Sriram Krishnan, a general partner at Andreessen Horowitz, tweeted in support of Llama and open source AI:  
“Realizing how important it was for @ylecun and team to get llama2 out of the door. A) they may have never had a chance to later legally B) we would have never seen what is possible with open source ( see all the work downstream of llama2) and thought of LLMs as the birthright of 2-4 companies.” 
The debate over Llama vs. ChatGPT — as well as the debate over open source vs. closed source generally — will surely continue. When I reached out to a variety of experts to get their thoughts, it was ChatGPT for the win.

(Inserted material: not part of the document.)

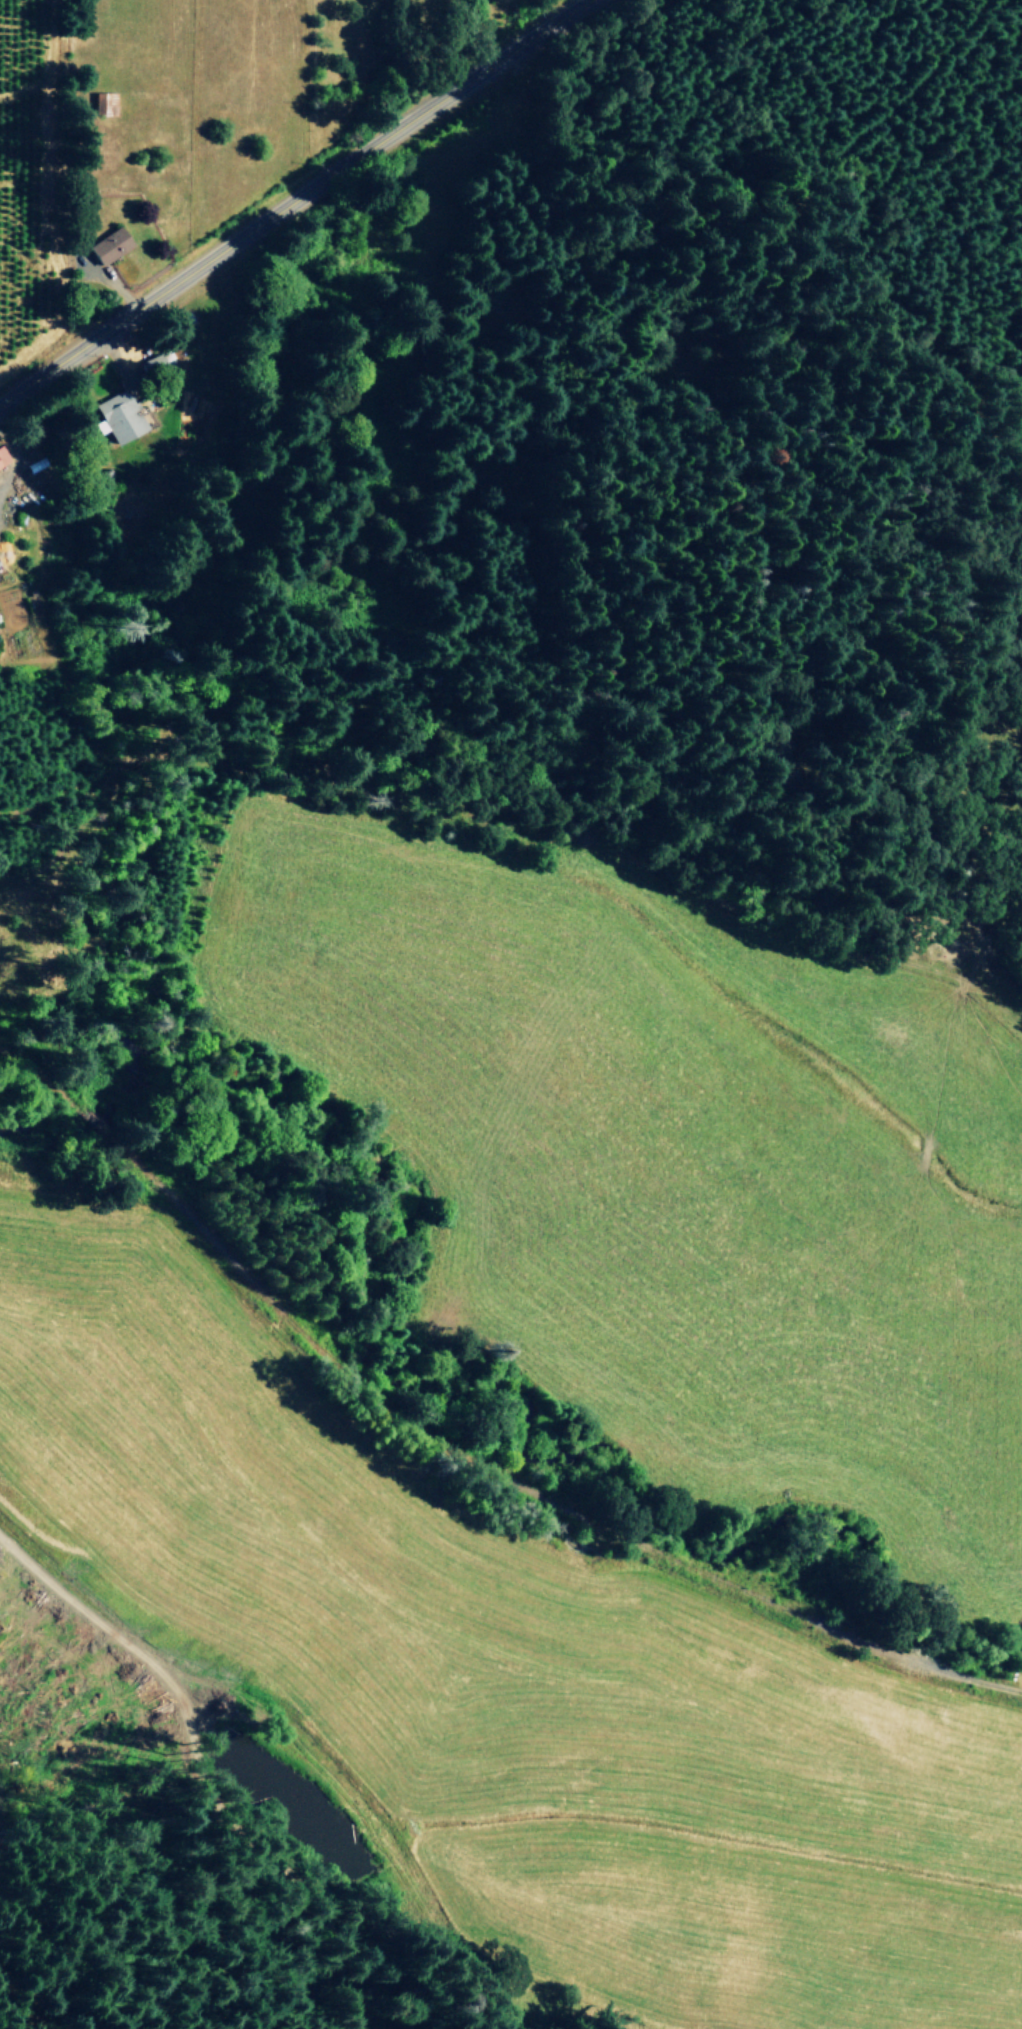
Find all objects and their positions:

“Hands down, ChatGPT,” wrote Nikolaos Vasiloglou, VP of ML research at RelationalAI. “The reason it is a game-changer is not just its AI capabilities, but also the engineering that is behind it and its unbeatable operational costs to run it.” 
And John Lyotier, CEO of TravelAI, wrote: “Without a doubt the clear winner would be ChatGPT. It has become AI in the minds of the public. People who would never have considered themselves technologists are suddenly using it and they are introducing their friends and families to AI via ChatGPT. It has become the ‘every-day person’s AI.’”
Then there was Ben James, CEO of Atlas, a 3D generative AI platform, who pointed out that Llama has reignited research in a way ChatGPT did not, and this will bring about stronger, longer-term impact. 
“ChatGPT was the clear game changer of 2023, but Llama will be the game-changer of the future,” he said.  
Ultimately, perhaps what I’m trying to say — that Llama and open source AI win 2023 because of how it will impact 2024 and beyond — is similar to the way Forrester’s Curran puts it: “The zeitgeist generative AI created in 2023 would not have happened without something like ChatGPT, and the sheer number of humans who have now had the chance to interact with and experience these advanced tools, compared to other cutting edge technologies in history, is staggering,” he said. 
But, he added, open source models – and particularly those like Llama 2 which have seen a significant uptake from enterprise developers — are providing a lot of the ongoing fuel for the on-the-ground development and advancement of the space. 
In the long term, Curran said, there will be a place for both proprietary and open source models, but without the open source community the generative AI space would be a much less advanced, very niche market, rather than a technology which has the potential for massive impacts across many aspects of work and life. 
“The open source community has been and will be where many of the significant long term impacts come from, and the open source community is essential for GenAI’s success,” he said.